Part 6: Whānau integration, innovation, and engagement

Whānau Ora: The first four years.

In this Part, we discuss the funding available to whānau through the WIIE fund, which ran from 1 July 2010 to 30 June 2014. We discuss the funding system, how many whānau were funded and what the funding was for, and the information that Te Puni Kōkiri collected on the gains that whānau made. We give some examples of whānau plans and report on what people told us about whānau planning. We also discuss each year's planned and actual spending. At the end of the Part, we make some observations.

The WIIE fund and whānau planning

Whānau could apply to Te Puni Kōkiri for funding to prepare and/or carry out a plan to improve their lives in some way.18 A whānau plan set out the goals that whānau wanted to achieve, the actions they would take to achieve the goals, and when the goals would be completed. Whānau identified their measures of success. Because whānau are different and had different goals, their plans were different. Despite the differences, whānau plans had some common themes (see paragraph 6.30).

Whānau could get up to $5,000 to help with the costs of preparing a whānau plan and up to $20,000 to carry out their plan.

◇ ◇ ◇ ◇

**REQUIRED WORK**
(1) According to the Whānau Ora text, how much funding could whānau get to carry out their plan?
(2) Retype the part of the Whānau Ora text that opens with the words containing "Whānau could apply" and closes with "out their plan.".

◇ ◇ ◇ ◇

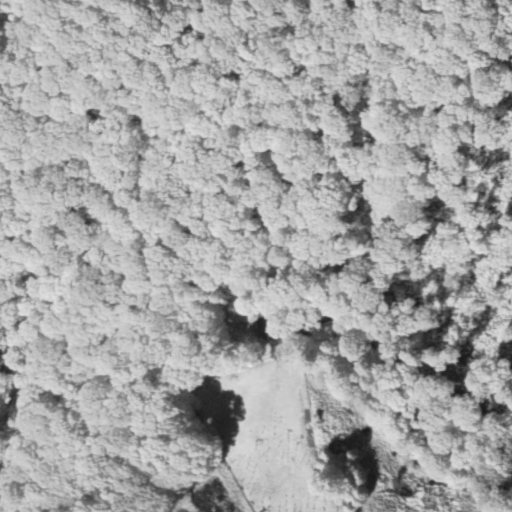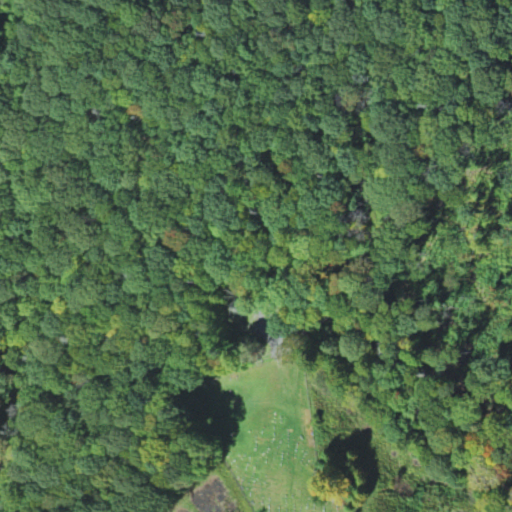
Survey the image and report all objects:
road: (347, 309)
road: (130, 387)
park: (275, 465)
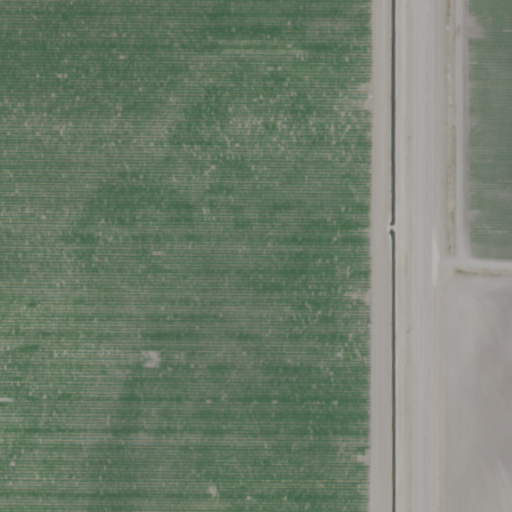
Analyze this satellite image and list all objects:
crop: (256, 256)
road: (424, 256)
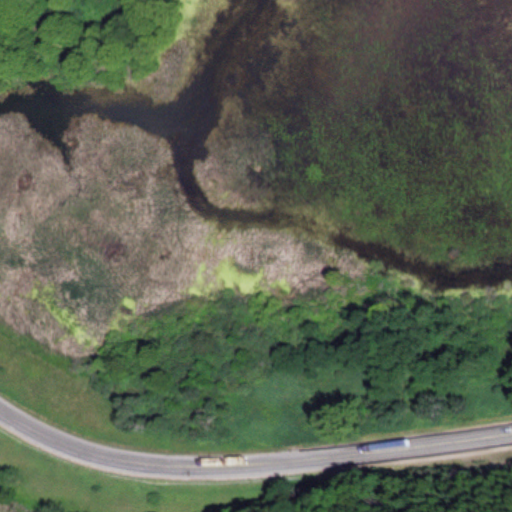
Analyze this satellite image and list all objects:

◇ ◇ ◇ ◇

**ANSWERS PER TASK**
(1) Up to $20,000.

(2)
Whānau could apply to Te Puni Kōkiri for funding to prepare and/or carry out a plan to improve their lives in some way.18 A whānau plan set out the goals that whānau wanted to achieve, the actions they would take to achieve the goals, and when the goals would be completed. Whānau identified their measures of success. Because whānau are different and had different goals, their plans were different. Despite the differences, whānau plans had some common themes (see paragraph 6.30).

Whānau could get up to $5,000 to help with the costs of preparing a whānau plan and up to $20,000 to carry out their plan.